Work to complete: Print the lines that run from the line with "(170, 943) none -> [103,963,150,981] // 1주차." to the line with "(153, 1103) none", keeping both end lines, exactly as they appear in the entries below, and nothing else.

Excerpted records:
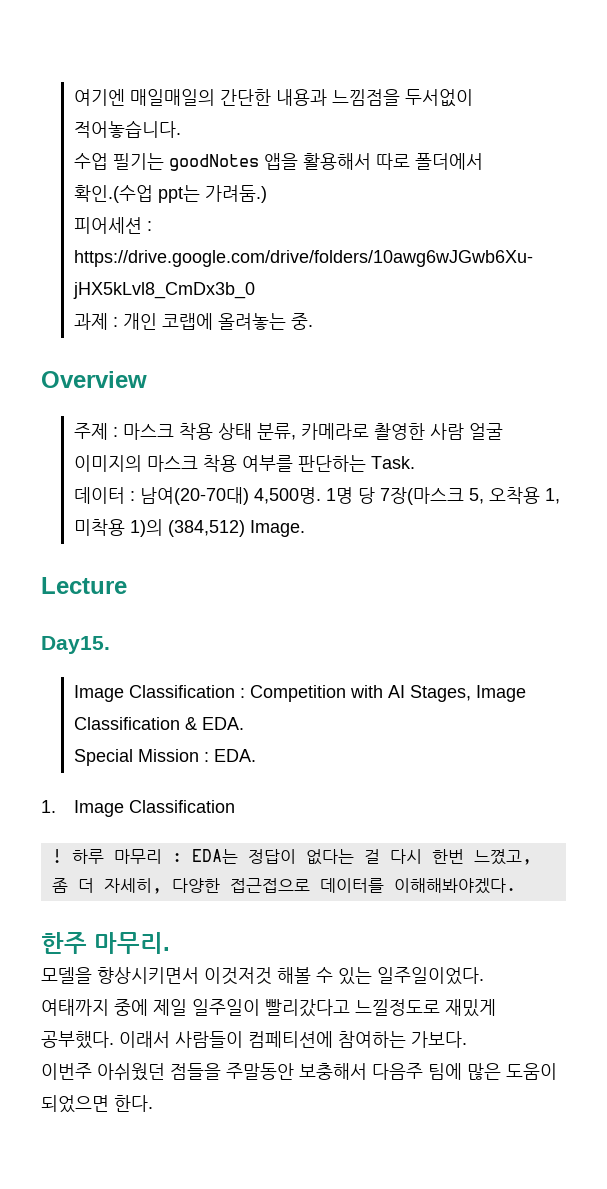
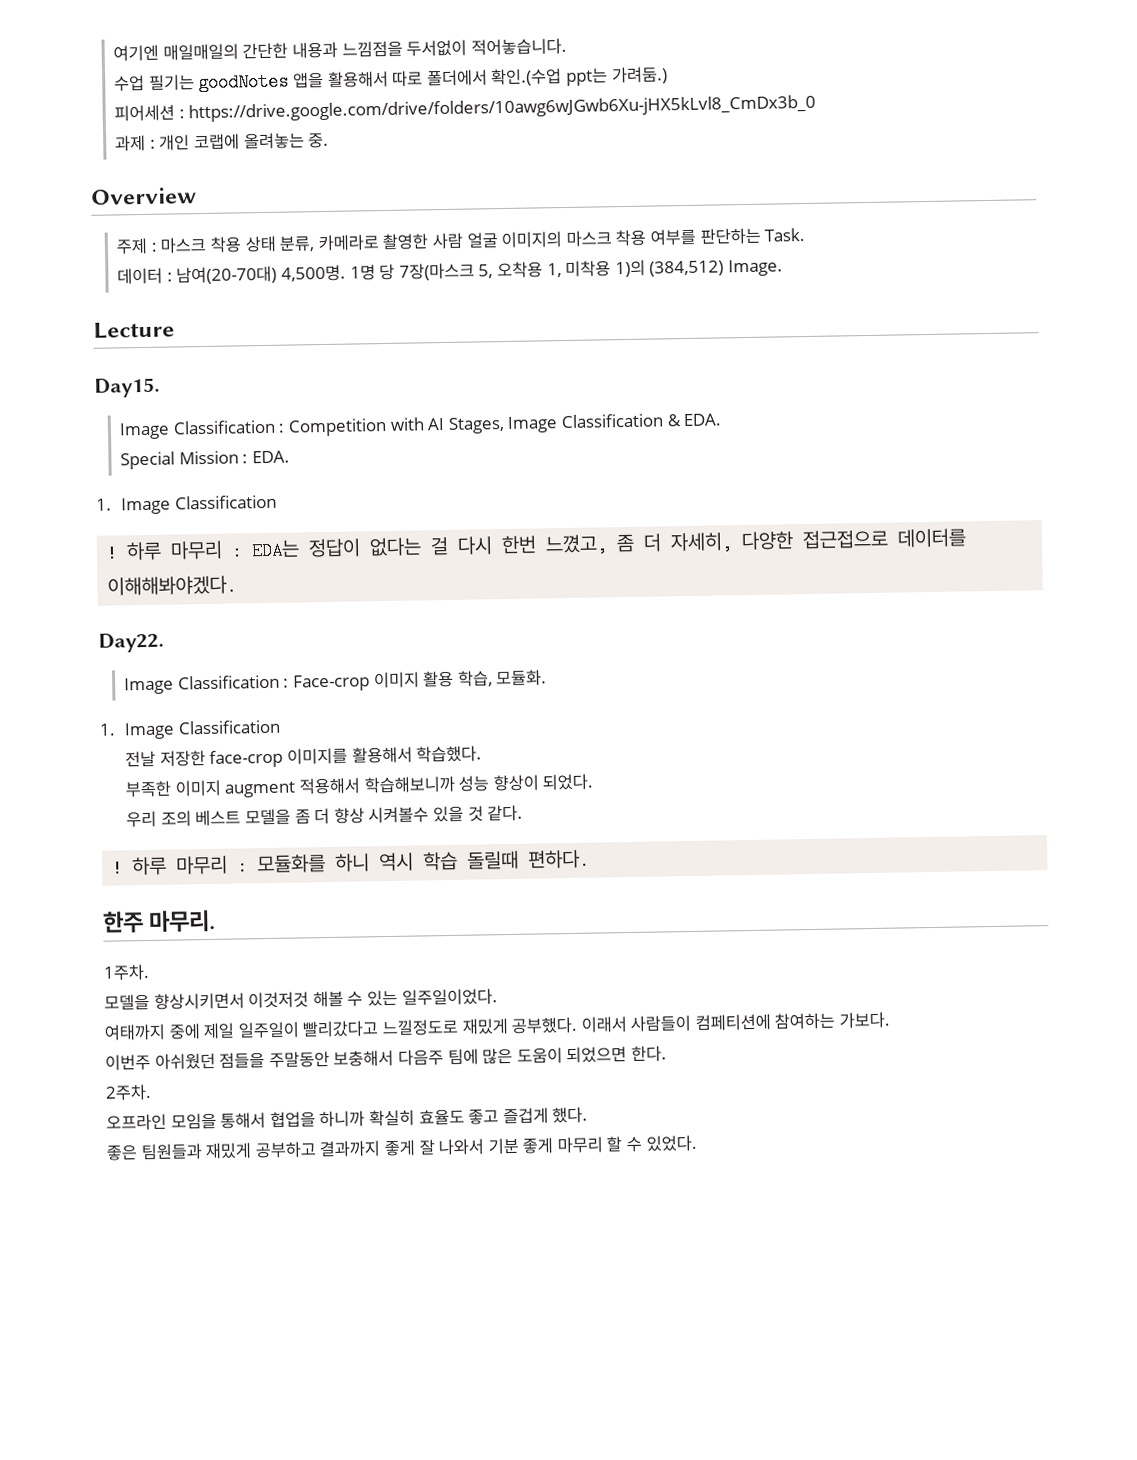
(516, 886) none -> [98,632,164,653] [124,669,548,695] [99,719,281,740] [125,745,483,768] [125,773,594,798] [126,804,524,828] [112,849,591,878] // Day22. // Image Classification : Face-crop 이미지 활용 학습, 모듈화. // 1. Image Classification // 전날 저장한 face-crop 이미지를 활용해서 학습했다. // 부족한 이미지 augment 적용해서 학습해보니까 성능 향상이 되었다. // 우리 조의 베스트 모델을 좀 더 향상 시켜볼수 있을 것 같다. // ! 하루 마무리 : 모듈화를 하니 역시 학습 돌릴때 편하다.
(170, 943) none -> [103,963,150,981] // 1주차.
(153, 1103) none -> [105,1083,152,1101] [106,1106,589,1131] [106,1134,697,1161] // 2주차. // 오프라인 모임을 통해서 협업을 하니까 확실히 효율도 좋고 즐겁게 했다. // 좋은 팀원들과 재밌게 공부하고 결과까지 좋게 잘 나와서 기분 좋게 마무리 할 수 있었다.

* * *

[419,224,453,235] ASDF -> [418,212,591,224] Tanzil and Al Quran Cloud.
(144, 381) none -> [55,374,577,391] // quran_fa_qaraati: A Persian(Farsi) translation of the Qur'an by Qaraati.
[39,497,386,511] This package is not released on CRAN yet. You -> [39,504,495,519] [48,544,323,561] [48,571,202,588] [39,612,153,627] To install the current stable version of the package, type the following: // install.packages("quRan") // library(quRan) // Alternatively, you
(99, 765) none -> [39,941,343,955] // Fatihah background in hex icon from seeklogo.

Result for this exercise:
(170, 943) none -> [103,963,150,981] // 1주차.
(153, 1103) none -> [105,1083,152,1101] [106,1106,589,1131] [106,1134,697,1161] // 2주차. // 오프라인 모임을 통해서 협업을 하니까 확실히 효율도 좋고 즐겁게 했다. // 좋은 팀원들과 재밌게 공부하고 결과까지 좋게 잘 나와서 기분 좋게 마무리 할 수 있었다.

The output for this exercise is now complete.